The Commons Treasury Committee issued a report on the Budget Measures and Low-Income Households. Alistair Darling’s raising of personal allowances to offset losses from abolishing the 10p income tax band “was probably the least bad option, with the benefits of simplicity, transparency and greater incentives to work” – but more is needed in future years, it argues. It recommends that the Treasury should publish regular assessments of “the impact on individual, family and household finances of Budget measures and other changes to the welfare system”. The Committee also says: “The advances made in tackling poverty among those out of work in the last decade has not been matched by comparable progress in tackling poverty among those in work”, and calls for a ‘Poverty Commission’ to be established.

The Treasury Committee has also interviewed Mervyn King and other senior Bank of England figures on the economic outlook.

While the debate on 42-day detention has raged, it still remains the case that 28-day detention is subject to annual parliamentary renewal – which is coming up. The Joint Committee on Human Rights has examined the case for Annual Renewal of 28 Days. The Government is of course seeking renewal, although nobody had been held for longer than 14 days since the last renewal. The Committee is sceptical: “Once again the Government has failed to provide sufficient information to allow us to ascertain whether the power to detain people without charge for up to 28 days is necessary.” It says that “strengthened safeguards” are needed, or else there will be a risk of “breaches of both the European Convention on Human Rights, and the common law right to liberty.”

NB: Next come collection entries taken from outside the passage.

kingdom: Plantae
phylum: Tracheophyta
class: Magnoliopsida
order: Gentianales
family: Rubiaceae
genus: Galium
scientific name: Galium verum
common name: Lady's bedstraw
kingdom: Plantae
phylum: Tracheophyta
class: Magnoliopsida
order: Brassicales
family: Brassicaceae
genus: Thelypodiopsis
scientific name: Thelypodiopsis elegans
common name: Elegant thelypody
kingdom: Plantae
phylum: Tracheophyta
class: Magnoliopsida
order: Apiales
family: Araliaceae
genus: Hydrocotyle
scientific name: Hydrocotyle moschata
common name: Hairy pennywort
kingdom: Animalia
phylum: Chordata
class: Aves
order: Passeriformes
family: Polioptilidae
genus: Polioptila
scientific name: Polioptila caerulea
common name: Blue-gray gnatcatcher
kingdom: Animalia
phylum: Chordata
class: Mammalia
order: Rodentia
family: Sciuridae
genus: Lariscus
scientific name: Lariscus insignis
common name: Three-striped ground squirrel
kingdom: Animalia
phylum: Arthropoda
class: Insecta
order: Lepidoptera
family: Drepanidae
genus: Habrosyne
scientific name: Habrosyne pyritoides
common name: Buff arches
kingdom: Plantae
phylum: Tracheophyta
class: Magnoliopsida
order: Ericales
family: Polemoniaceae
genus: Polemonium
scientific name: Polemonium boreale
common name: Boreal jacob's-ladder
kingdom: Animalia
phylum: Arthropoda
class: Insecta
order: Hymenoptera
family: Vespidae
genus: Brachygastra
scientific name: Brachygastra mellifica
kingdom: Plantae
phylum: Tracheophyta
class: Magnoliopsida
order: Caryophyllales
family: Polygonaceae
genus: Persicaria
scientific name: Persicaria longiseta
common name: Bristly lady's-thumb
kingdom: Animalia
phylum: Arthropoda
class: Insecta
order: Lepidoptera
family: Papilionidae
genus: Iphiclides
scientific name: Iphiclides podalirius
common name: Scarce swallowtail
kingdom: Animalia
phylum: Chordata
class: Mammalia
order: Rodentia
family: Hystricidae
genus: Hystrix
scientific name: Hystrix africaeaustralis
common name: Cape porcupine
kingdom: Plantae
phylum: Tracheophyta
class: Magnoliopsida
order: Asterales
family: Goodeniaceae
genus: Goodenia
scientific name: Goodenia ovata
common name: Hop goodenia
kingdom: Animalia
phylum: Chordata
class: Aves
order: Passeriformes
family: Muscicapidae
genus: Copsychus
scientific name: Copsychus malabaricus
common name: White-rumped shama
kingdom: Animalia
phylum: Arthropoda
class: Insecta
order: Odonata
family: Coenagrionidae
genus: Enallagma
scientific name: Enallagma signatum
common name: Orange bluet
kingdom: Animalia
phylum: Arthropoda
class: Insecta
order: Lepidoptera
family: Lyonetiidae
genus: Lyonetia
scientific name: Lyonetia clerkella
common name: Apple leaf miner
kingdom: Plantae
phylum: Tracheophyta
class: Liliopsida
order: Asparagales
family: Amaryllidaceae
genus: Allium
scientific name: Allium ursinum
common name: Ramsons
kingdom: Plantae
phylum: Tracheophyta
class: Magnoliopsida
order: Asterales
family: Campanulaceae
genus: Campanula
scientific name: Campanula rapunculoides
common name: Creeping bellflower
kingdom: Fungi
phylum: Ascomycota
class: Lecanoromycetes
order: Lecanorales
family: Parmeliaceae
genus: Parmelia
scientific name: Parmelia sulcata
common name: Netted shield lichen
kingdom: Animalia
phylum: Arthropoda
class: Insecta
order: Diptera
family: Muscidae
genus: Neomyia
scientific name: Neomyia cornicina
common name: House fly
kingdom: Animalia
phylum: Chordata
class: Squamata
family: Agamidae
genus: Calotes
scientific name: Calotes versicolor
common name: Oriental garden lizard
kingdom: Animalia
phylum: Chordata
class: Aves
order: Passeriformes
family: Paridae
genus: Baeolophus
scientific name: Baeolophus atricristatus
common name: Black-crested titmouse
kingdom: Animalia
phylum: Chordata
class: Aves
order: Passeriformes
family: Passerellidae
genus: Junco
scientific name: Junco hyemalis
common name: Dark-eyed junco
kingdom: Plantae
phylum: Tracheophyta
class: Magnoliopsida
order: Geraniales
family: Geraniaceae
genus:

Finally, the Commons Liaison Committee has had its second six-monthly session with Gordon Brown as PM. Brown said that he had “the best job in the world”, but that he was “looking forward to a holiday”.

Subjects covered included constitutional reform, anti-terrorism laws (and any illicit offers that might have been made to win votes on 42-day detention), oil and food prices, global trade and the EU, transport and fuel duty, inflation and public-sector pay, poverty and welfare, climate change and green taxes, bank regulation, immigration, Iraq and Afghanistan, Israel/Palestine, Zimbabwe, and the ‘responsibility to protect’ and UN reform.

On that last issue, Brown – tellingly – said that while it was “far preferable” to work though the UN, “there will always be ad hoc alliances. Where you cannot reach agreement internationally in the United Nations you will work with those countries where you can do so”. I think that may be a very significant statement of foreign policy. He also gently dripped cold water on John McCain’s idea for a ‘League of Democracies’.

Lib Dem Malcolm Bruce asked whether there was “anything we should be doing to try and level off the world population” – a suggestion that, thankfully, Brown didn’t take up. And Labour’s John McFall accidentally addressed Brown as “Chancellor” several times, to the (eventual) amusement of both.